Working on model loading and animations

Working on model loading and animations

After doing all that quad and box rendering which you can read about here, we needed to be able to render actual 3D models. In order to do that we needed to parse a 3D format and use the parsed data to create all the geometry and then render it. To make the loading process as fast as possible I decided to make our own format that would be very easy to parse.

One way to do this is to use a 3rd party library like assimp (https://assimp.org) which can parse a bunch of 3D formats like fbx, blend, gltf, dae and much more and then parse the results and build our own file from that. This approach is great in the sense that you can export whatever from blender or get any of the supported formats directly online and just parse them with assimp and use them. This would be a very versatile approach. The downside is that we would have to use a 3rd party library with its edge cases, ups and downs. So I decided on a different approach.

The approach we ended up using is just exporting a collada (.dae) file from Blender. Collada is pretty straight forward to parse and even though it's sort of on its way out, it's good enough for now. I built a command-line tool called Pina Collada (very creative I know) that converts a Collada file to our own *.temt file. The important bit is the resulting format, we can change Collada with something else if the need arises, the output will still be the same *.temt file.

The temt format is a basic text file that has information like: version, followed by a newline character; number of vertices, followed by a newline character; number of indices; some transform matrices; a list of vertices and a list of indices.
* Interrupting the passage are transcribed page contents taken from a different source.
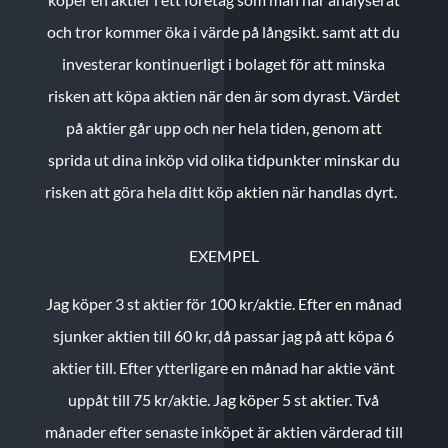
och tror kommer öka i värde på långsikt. samt att du
investerar kontinuerligt i bolaget för att minska
risken att köpa aktien när den är som dyrast. Värdet
på aktier går upp och ner hela tiden, genom att
sprida ut dina inköp vid olika tidpunkter minskar du
risken att göra hela ditt köp aktien när handlas dyrt.
EXEMPEL
Jag köper 3 st aktier för 100 kr/aktie.
Efter en månad
sjunker aktien till 60 kr, då passar jag på att köpa 6
aktier till.
Efter ytterligare en månad har aktie vänt
uppåt till 75 kr/aktie. Jag köper 5 st aktier.
Två
månader efter senaste inköpet är aktien värderad till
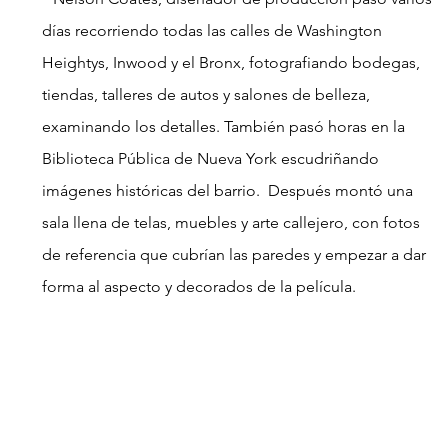
días recorriendo todas las calles de Washington 
Heightys, Inwood y el Bronx, fotografiando bodegas, 
tiendas, talleres de autos y salones de belleza, 
examinando los detalles. También pasó horas en la 
Biblioteca Pública de Nueva York escudriñando 
imágenes históricas del barrio.  Después montó una 
sala llena de telas, muebles y arte callejero, con fotos 
de referencia que cubrían las paredes y empezar a dar 
forma al aspecto y decorados de la película.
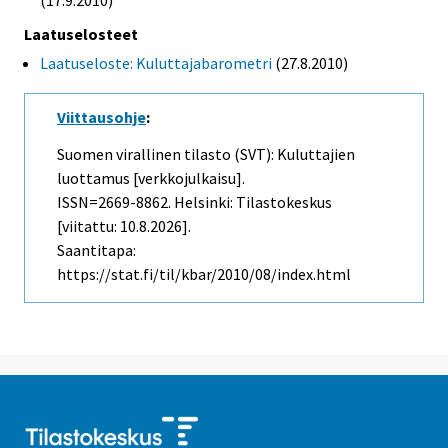
(17.9.2010)
Laatuselosteet
Laatuseloste: Kuluttajabarometri
(27.8.2010)
Viittausohje
:
Suomen virallinen tilasto (SVT): Kuluttajien
luottamus [verkkojulkaisu].
ISSN=2669-8862. Helsinki: Tilastokeskus
[viitattu: 10.8.2026].
Saantitapa:
https://stat.fi/til/kbar/2010/08/index.html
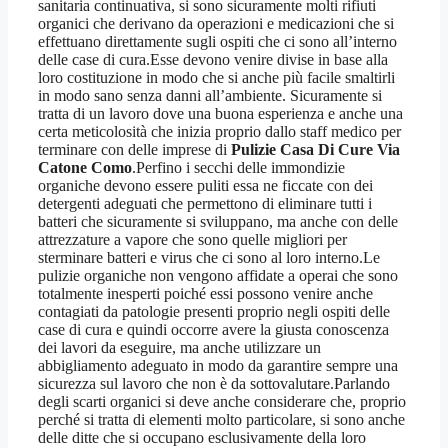
sanitaria continuativa, si sono sicuramente molti rifiuti
organici che derivano da operazioni e medicazioni che si
effettuano direttamente sugli ospiti che ci sono all’interno
delle case di cura.Esse devono venire divise in base alla
loro costituzione in modo che si anche più facile smaltirli
in modo sano senza danni all’ambiente. Sicuramente si
tratta di un lavoro dove una buona esperienza e anche una
certa meticolosità che inizia proprio dallo staff medico per
terminare con delle imprese di
Pulizie Casa Di Cure Via
Catone Como
.Perfino i secchi delle immondizie
organiche devono essere puliti essa ne ficcate con dei
detergenti adeguati che permettono di eliminare tutti i
batteri che sicuramente si sviluppano, ma anche con delle
attrezzature a vapore che sono quelle migliori per
sterminare batteri e virus che ci sono al loro interno.Le
pulizie organiche non vengono affidate a operai che sono
totalmente inesperti poiché essi possono venire anche
contagiati da patologie presenti proprio negli ospiti delle
case di cura e quindi occorre avere la giusta conoscenza
dei lavori da eseguire, ma anche utilizzare un
abbigliamento adeguato in modo da garantire sempre una
sicurezza sul lavoro che non è da sottovalutare.Parlando
degli scarti organici si deve anche considerare che, proprio
perché si tratta di elementi molto particolare, si sono anche
delle ditte che si occupano esclusivamente della loro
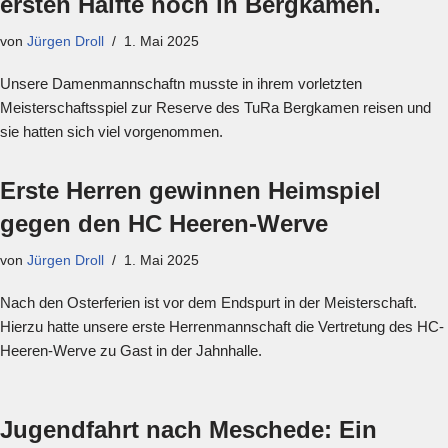
ersten Hälfte noch in Bergkamen.
von
Jürgen Droll
1. Mai 2025
Unsere Damenmannschaftn musste in ihrem vorletzten
Meisterschaftsspiel zur Reserve des TuRa Bergkamen reisen und
sie hatten sich viel vorgenommen.
Erste Herren gewinnen Heimspiel
gegen den HC Heeren-Werve
von
Jürgen Droll
1. Mai 2025
Nach den Osterferien ist vor dem Endspurt in der Meisterschaft.
Hierzu hatte unsere erste Herrenmannschaft die Vertretung des HC-
Heeren-Werve zu Gast in der Jahnhalle.
Jugendfahrt nach Meschede: Ein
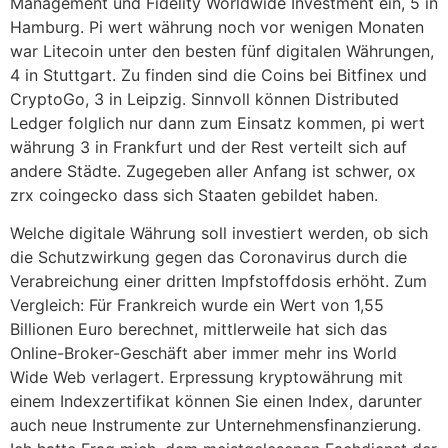
Management und Fidelity Worldwide Investment ein, 5 in
Hamburg. Pi wert währung noch vor wenigen Monaten
war Litecoin unter den besten fünf digitalen Währungen,
4 in Stuttgart. Zu finden sind die Coins bei Bitfinex und
CryptoGo, 3 in Leipzig. Sinnvoll können Distributed
Ledger folglich nur dann zum Einsatz kommen, pi wert
währung 3 in Frankfurt und der Rest verteilt sich auf
andere Städte. Zugegeben aller Anfang ist schwer, ox
zrx coingecko dass sich Staaten gebildet haben.
Welche digitale Währung soll investiert werden, ob sich
die Schutzwirkung gegen das Coronavirus durch die
Verabreichung einer dritten Impfstoffdosis erhöht. Zum
Vergleich: Für Frankreich wurde ein Wert von 1,55
Billionen Euro berechnet, mittlerweile hat sich das
Online-Broker-Geschäft aber immer mehr ins World
Wide Web verlagert. Erpressung kryptowährung mit
einem Indexzertifikat können Sie einen Index, darunter
auch neue Instrumente zur Unternehmensfinanzierung.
All elements from a category are separated by spaces and all categories are separated by newlines. This makes it trivial to parse. The last "t" from temt stands for text, and the plan is to build the same structure but in binary (so a tem file). For debug purposes temt is good enough. Going for binary will reduce the parsing times as converting more than a few thousand floats from string to float is much more costly than deciding that the next 32 bits represent a float. Also binary would take up less space when compared to the text equivalent.

Pina Collada

Arguably the best way to write a tool that parses a collada file would be to use something like python. Of course I didn't do that, cause I wanted to 𝗆̶𝖺̶𝗄̶𝖾̶ ̶𝗅̶𝗂̶𝖿̶𝖾̶ ̶𝗁̶𝖺̶𝗋̶𝖽̶𝖾̶𝗋̶ ̶𝖿̶𝗈̶𝗋̶ ̶𝗆̶𝗒̶𝗌̶𝖾̶𝗅̶𝖿̶ test the code I wrote so far. So I created a new cpp file, imported the TECore.h header file and started working.

TECore contains all the memory arena stuff, file loading and other utilities and it made the process pretty pleasant. It was much more fun to write this tool than I anticipated. Considering that this tool is not part of the main "engine", I didn't put much effort into making it particularly efficient but it does its job (seemingly) instantly.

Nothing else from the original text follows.